Goal of the exercise ->
From the entries below, return only the lines starting at the one that contains "(332, 546) none" and ending at the one that contains "-> [139,705,244,718] [75,728,212,740]", exactly as they stand.
━━━━━━
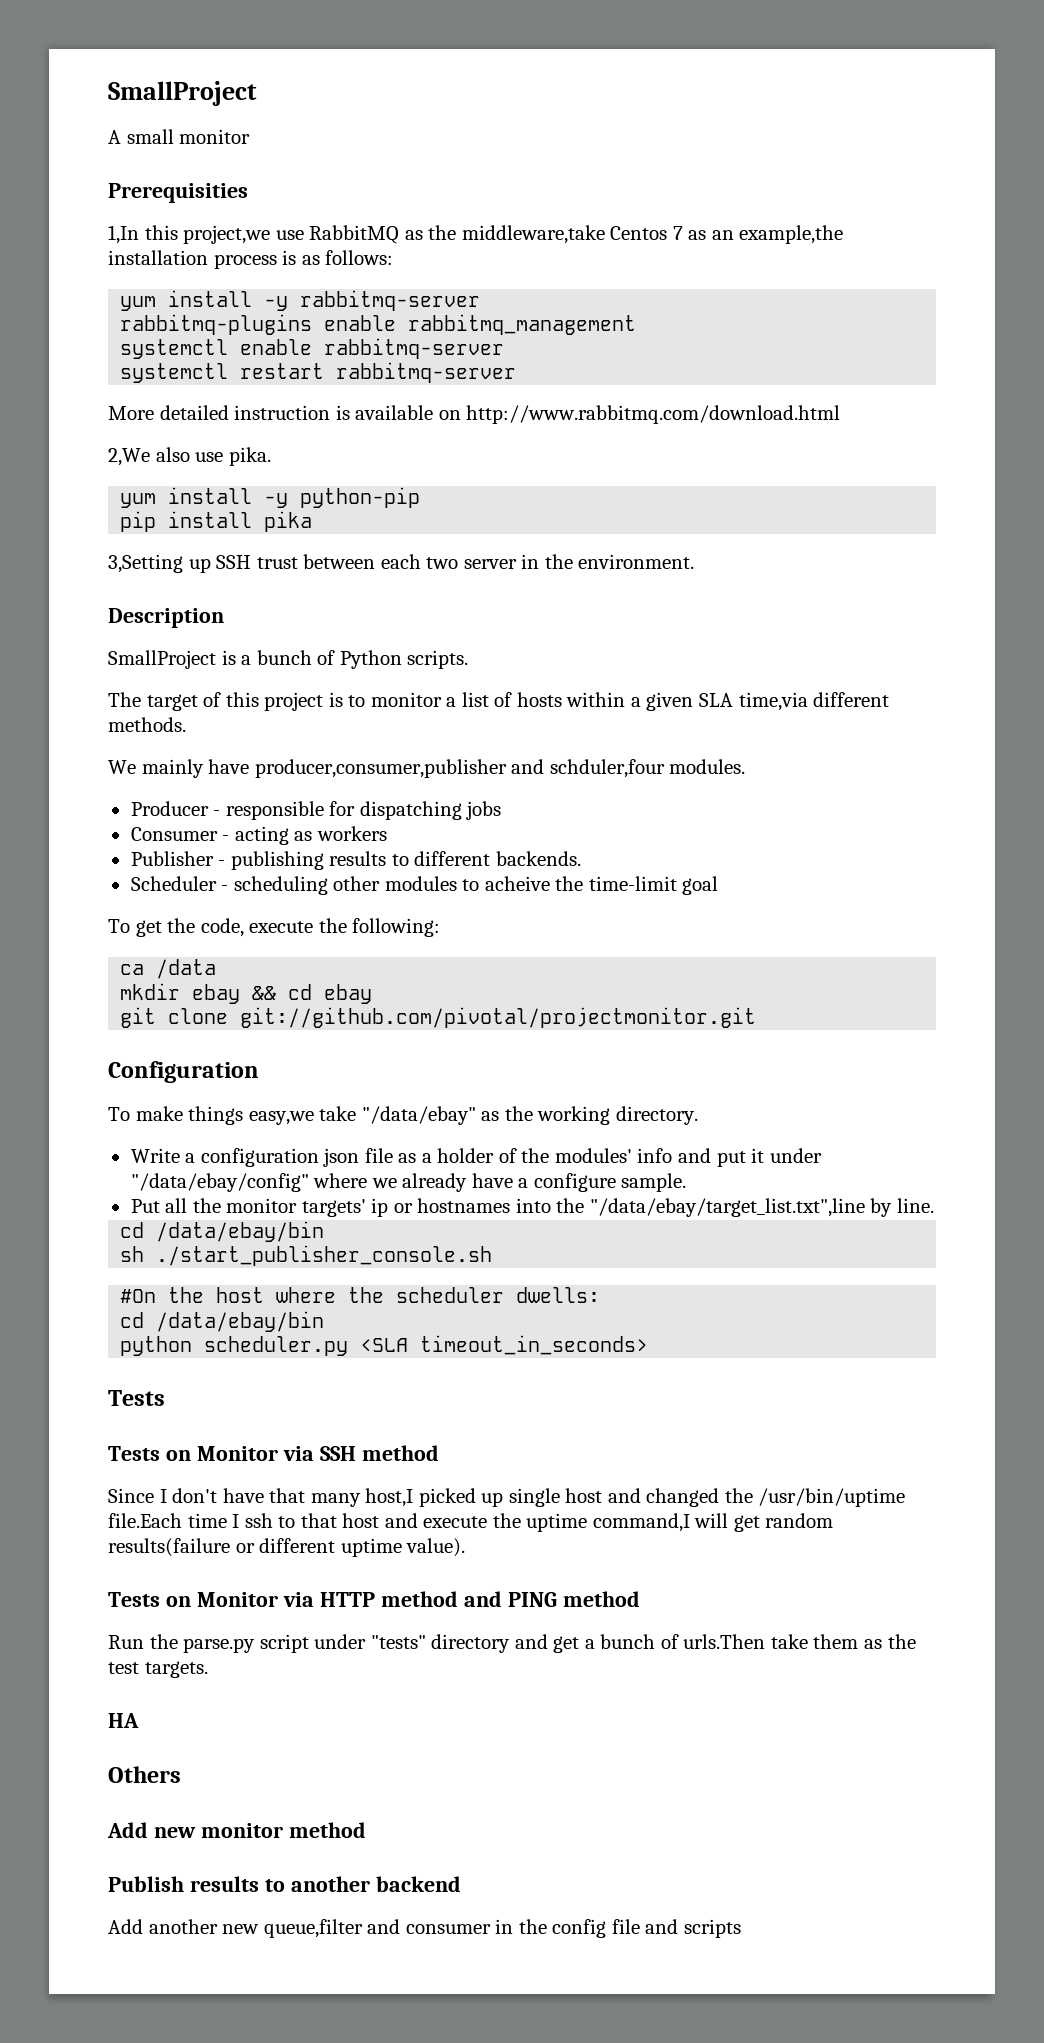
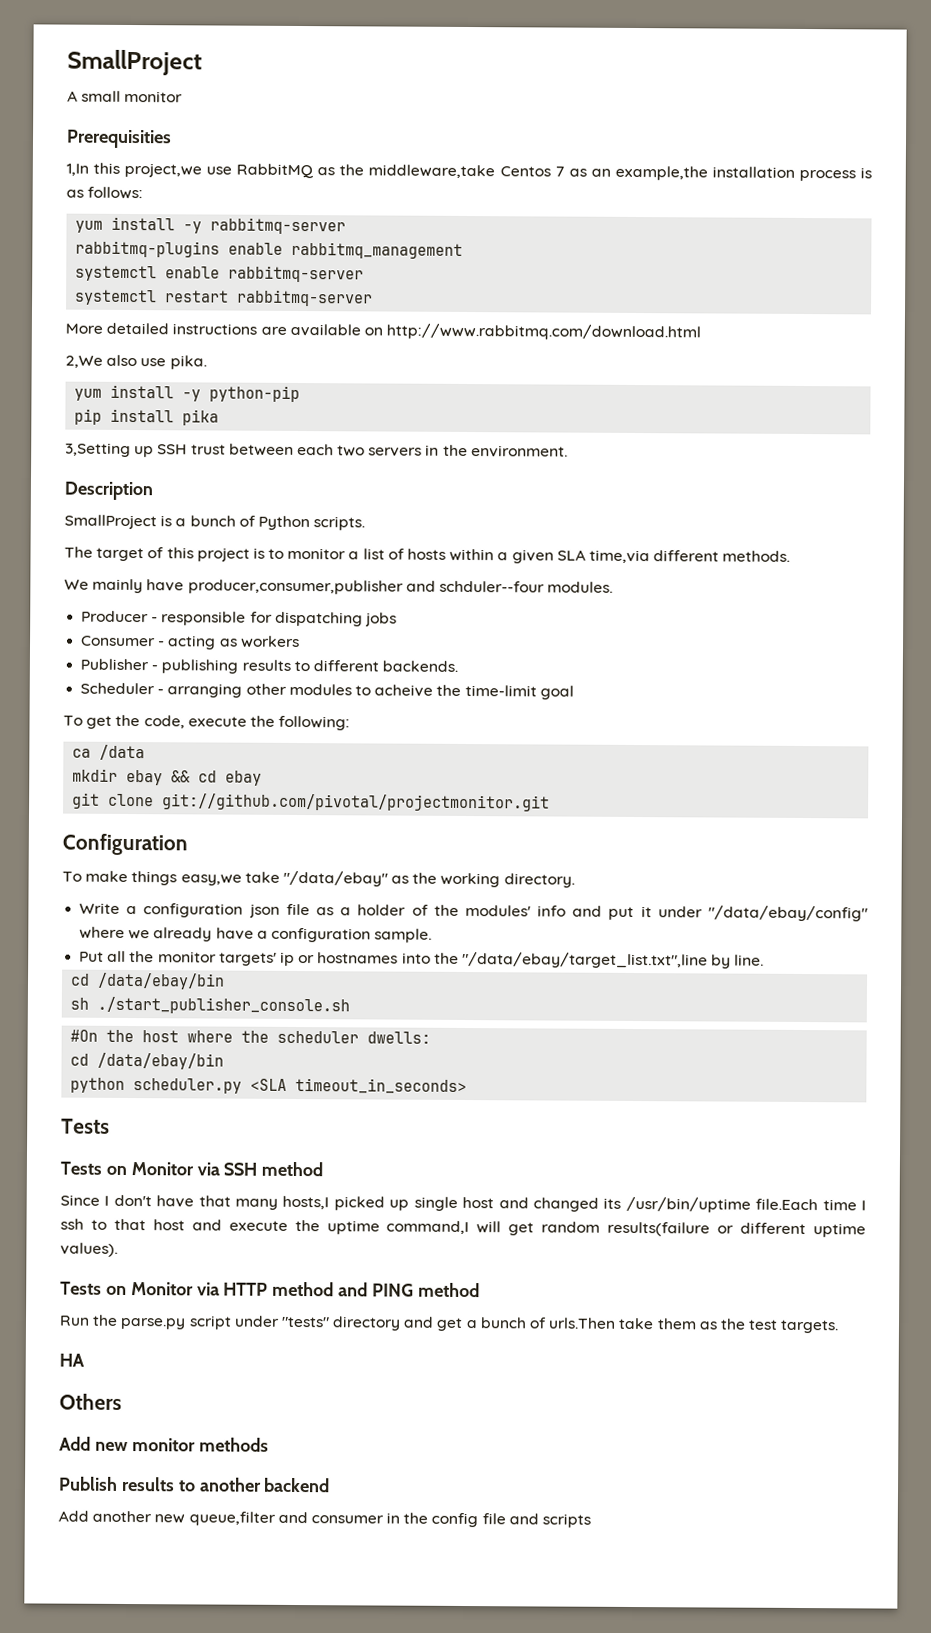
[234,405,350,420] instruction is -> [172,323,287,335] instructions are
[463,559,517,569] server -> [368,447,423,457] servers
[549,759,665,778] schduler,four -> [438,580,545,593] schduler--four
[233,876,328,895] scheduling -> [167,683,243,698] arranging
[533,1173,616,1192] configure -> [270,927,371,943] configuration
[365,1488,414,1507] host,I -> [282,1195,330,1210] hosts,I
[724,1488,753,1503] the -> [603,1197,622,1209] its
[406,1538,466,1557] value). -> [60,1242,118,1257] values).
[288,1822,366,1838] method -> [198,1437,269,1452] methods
━━━━━━
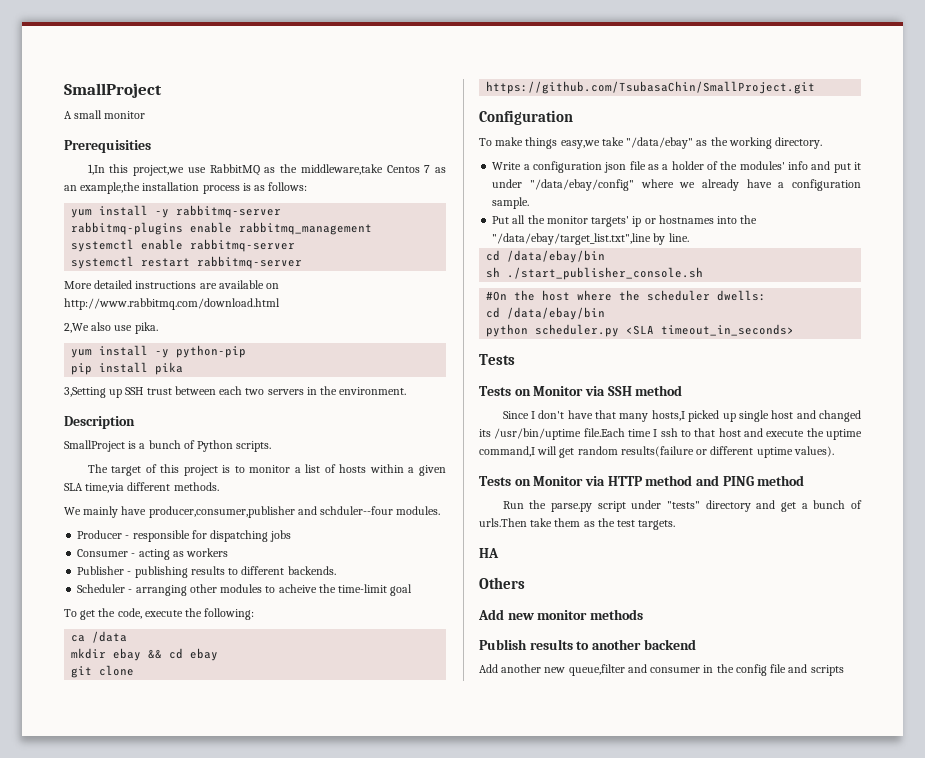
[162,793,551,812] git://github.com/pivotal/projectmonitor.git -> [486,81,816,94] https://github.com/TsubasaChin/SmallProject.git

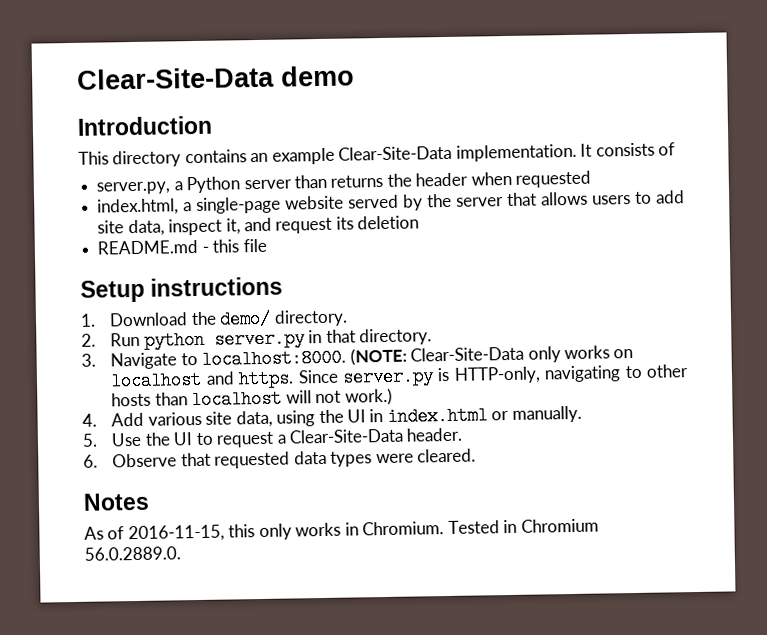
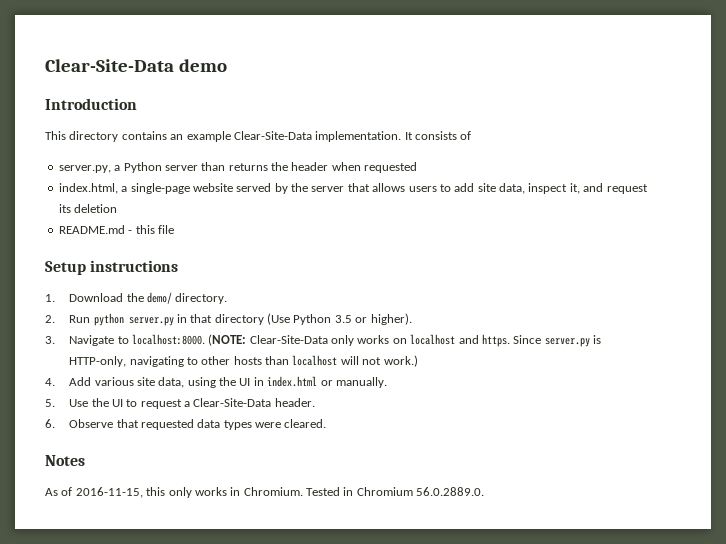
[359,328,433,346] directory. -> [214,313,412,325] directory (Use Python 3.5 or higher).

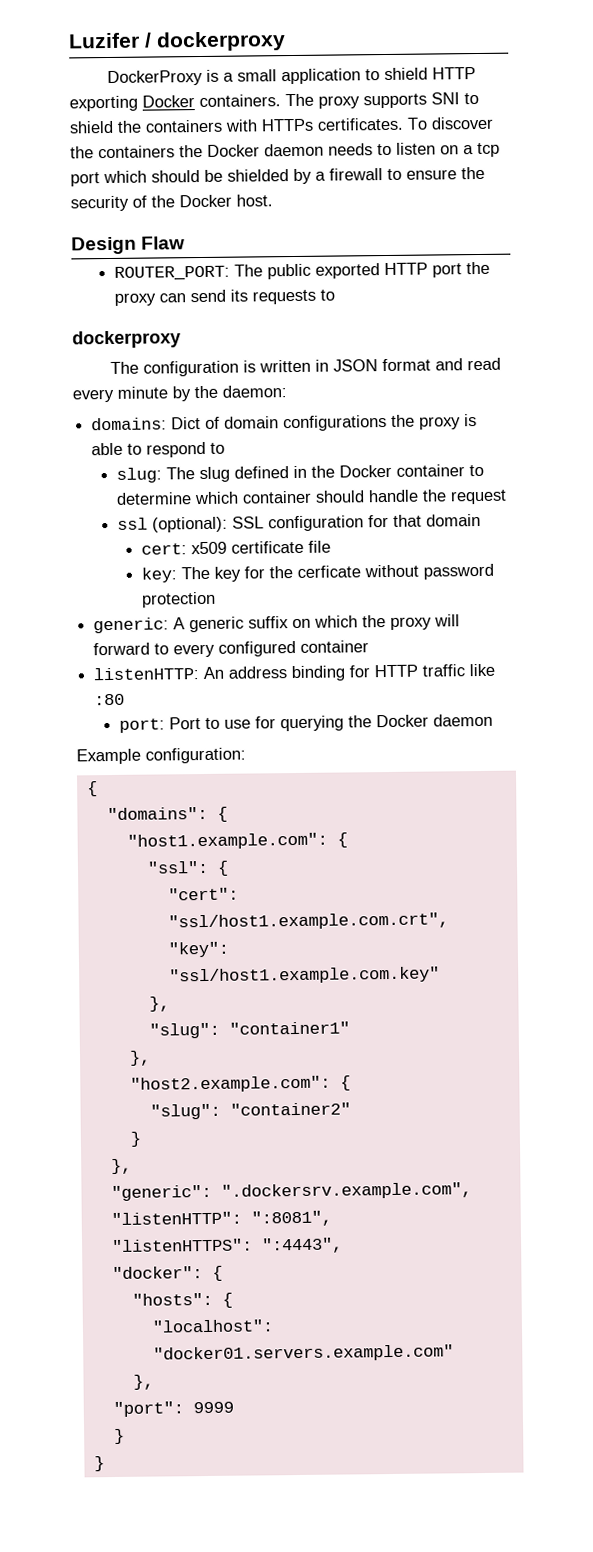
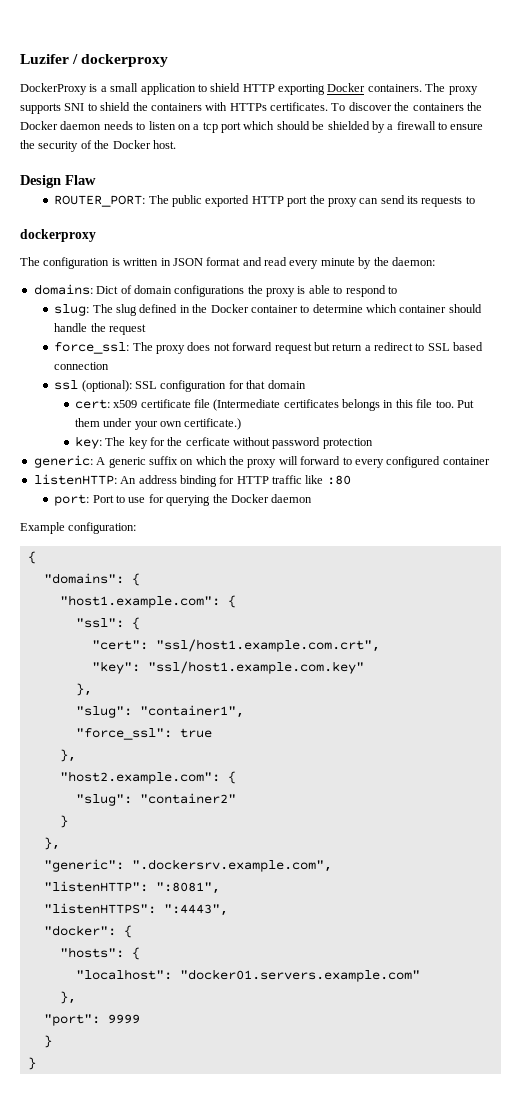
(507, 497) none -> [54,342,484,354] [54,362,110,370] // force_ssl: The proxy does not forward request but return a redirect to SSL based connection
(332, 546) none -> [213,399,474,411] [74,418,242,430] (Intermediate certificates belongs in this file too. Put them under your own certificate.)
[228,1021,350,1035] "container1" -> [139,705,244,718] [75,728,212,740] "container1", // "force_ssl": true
━━━━━━
Solution below ->
(332, 546) none -> [213,399,474,411] [74,418,242,430] (Intermediate certificates belongs in this file too. Put them under your own certificate.)
[228,1021,350,1035] "container1" -> [139,705,244,718] [75,728,212,740] "container1", // "force_ssl": true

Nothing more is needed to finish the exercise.